Excerpt to read =
☆ ☆ ☆
Note that these were turnip farmers who were evil, not farmers of evil turnips. This was a result of a series of random events – rolling for occupation (d100: farmer), with a sub-chart (d8: turnips), plus the players’ decision to accept the random alignments I assigned their PCs. I told them being evil didn’t necessarily mean they were raised to eat babies and hate Mom and apple pie; as their characters started at 5th level maybe they had a stain on their souls from a previous adventure which they were now trying to redeem. (I feel the DCC RPG encourages a more fluid approach to alignment than is usual for D&D. There aren’t now-your-paladin-is-just-a-lame-fighter consequences to changing alignment; instead it can open up character options like the different level titles that distinguish lawful evil Mordegaunt from neutral evil Orik. This seems fitting for the game’s Appendix N inspirations, such as Elric’s foreswearing Chaos for Balance as a result of his experiences as he roams the world). But given the remarkable coincidence of three PCs and henchmen being both evil and turnip farmers, the players decided yeah, actually these guys were from a village where they were raised to spit on Mom’s apple pie.
The “War of the Wielded” adventure is written for 5th level 3.5 characters, and details a conflict between two sets of intelligent weapons that were created to fight a war that everyone else has long forgotten but which the swords still secretly prosecute by dominating hapless wielders to act as their foot-soldiers. It’s a terrific scenario, presented in a linear format but offering lots of different ways to break it into chunks that players can approach separately. I started by asking what our heroes’ last adventure had been; they decided to riff off Mordegaunt’s connection to Amun Tor and told me they had come to the city of Sasserine, where the scenario is set, to seek the god’s favor by returning an idol they had stolen from one of his distant temples.
“Cool,” I said, “the priest offers you a riddle. He says there are three possible paths to redemption, but will not tell you which holds your salvation. Ghaultin Valk, a lieutenant in the Shadowshore Watch, seeks help with a murder investigation in exchange for his intervention on your behalf if you’re ever in trouble with the law. Larcos Dengrim is mounting an expedition to the Dungeon of Rust and Fire, and will give you full claim to all non-living treasure recovered from the depths. Finally, Featherwhisper seeks guards to protect her bathhouse from a rival, and is offering a year’s free room, board, and massage services.”
Perhaps predictably, Jed, Eric, Paul, and George chose the dungeon expedition, so the adventure was afoot. In the following notes, I’ll describe what it was like to use DCCRPG to run an adventure I originally played for 3.5 back in the day. Let me make the same respectful disclaimer that I would in talking about my first wife: I still love 3E D&D and we had many great years together. In identifying specific ways that the DCC RPG suits me better nowadays, I don’t mean to slag 3E or people who are still happy with it or its direct descendants. There are many things I think 3E is better at, like having an enormous pool of mechanical bits that are tightly defined but produce unexpected complex interactions and can be used to create things like monsters in great detail so that they feel like something rigorous and real. It’s just that these are not the advantages I’m currently looking for; this playtest let me experience some of the ones I am.
☆ ☆ ☆
Stored data =
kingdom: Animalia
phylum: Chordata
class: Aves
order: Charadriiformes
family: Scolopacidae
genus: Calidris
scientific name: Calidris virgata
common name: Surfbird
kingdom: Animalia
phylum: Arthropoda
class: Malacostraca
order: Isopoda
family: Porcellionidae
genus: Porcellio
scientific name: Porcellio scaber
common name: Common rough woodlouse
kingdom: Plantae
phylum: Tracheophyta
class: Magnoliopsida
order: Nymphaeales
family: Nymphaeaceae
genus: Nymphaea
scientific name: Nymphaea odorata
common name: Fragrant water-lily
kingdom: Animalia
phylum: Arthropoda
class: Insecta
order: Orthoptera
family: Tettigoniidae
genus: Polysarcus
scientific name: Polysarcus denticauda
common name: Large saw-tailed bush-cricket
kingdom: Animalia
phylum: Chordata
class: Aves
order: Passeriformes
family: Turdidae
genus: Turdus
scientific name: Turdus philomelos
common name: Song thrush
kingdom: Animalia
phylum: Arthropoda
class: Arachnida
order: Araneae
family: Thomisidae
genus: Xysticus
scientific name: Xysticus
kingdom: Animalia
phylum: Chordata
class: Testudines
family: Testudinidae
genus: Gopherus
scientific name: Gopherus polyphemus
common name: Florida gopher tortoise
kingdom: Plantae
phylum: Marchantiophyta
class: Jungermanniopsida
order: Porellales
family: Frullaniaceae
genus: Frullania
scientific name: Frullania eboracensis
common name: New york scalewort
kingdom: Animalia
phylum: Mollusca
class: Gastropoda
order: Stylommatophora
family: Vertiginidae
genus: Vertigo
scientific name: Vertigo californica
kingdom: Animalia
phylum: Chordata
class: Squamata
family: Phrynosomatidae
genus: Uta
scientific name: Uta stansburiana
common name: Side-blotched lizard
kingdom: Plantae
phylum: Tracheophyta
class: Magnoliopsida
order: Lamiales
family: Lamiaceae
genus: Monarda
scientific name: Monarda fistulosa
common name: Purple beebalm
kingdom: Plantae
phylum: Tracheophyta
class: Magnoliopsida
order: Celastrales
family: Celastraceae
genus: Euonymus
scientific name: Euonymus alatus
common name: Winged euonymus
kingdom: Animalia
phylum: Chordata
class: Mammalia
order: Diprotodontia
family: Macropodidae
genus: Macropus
☆ ☆ ☆
Problems to solve =
(a) From the DCC RPG play report, list each of the three paths to redemption the priest describes, giving the person who offers it, the task involved, and the reward promised.
(b) Write the next part of the DCC RPG play report, picking up after its final sentence.

Written answers =
(a)
1. Ghaultin Valk, a lieutenant in the Shadowshore Watch, wants help with a murder investigation. In return, he will intervene on the characters' behalf if they are ever in trouble with the law.
2. Larcos Dengrim is mounting an expedition to the Dungeon of Rust and Fire. He offers full claim to all non-living treasure recovered from the depths.
3. Featherwhisper wants guards to protect her bathhouse from a rival. She offers a year's free room, board, and massage services.

(b)
In the original adventure, Larcos Dengrim had been a paladin who fell from grace as a result of being used by each faction of intelligent weapons to serve their venal ends. After winning free of their control, he became a holy liberator (a 3E prestige class that’s like a chaotic paladin, devoted to stamping out bondage). As with so many other things, this 3Eism harkens back to AD&D’s alignment restrictions and single-purpose Dragon Magazine classes like the anti-paladin. I wanted to go with DCC RPG’s more wide-open and OD&D-like approach, where the warrior or fighting-man class can be interpreted as a soldier of the gods, a wilderness scout, or a pit-fighting gladiator as the player sees fit. I also wanted a reason for Larcos Dengrim not to go along on the expedition for which he is hiring the PCs, to capture the enormous rust monster he wants to use to destroy the intelligent swords wreaking havoc in Sasserine. So I decided that the way he had become immune to the control of the ego-weapons was instead to bind himself to an intelligent suit of platemail, whose objectives were orthagonal to the other factions’ war. Whenever his conversation with the PCs veered too close to a topic his armor found uncomfortable (like tangling with a rust monster) I described how a strange wind would flutter Dengrim’s tabard from beneath and he would quickly say “Let us speak no more of these matters.”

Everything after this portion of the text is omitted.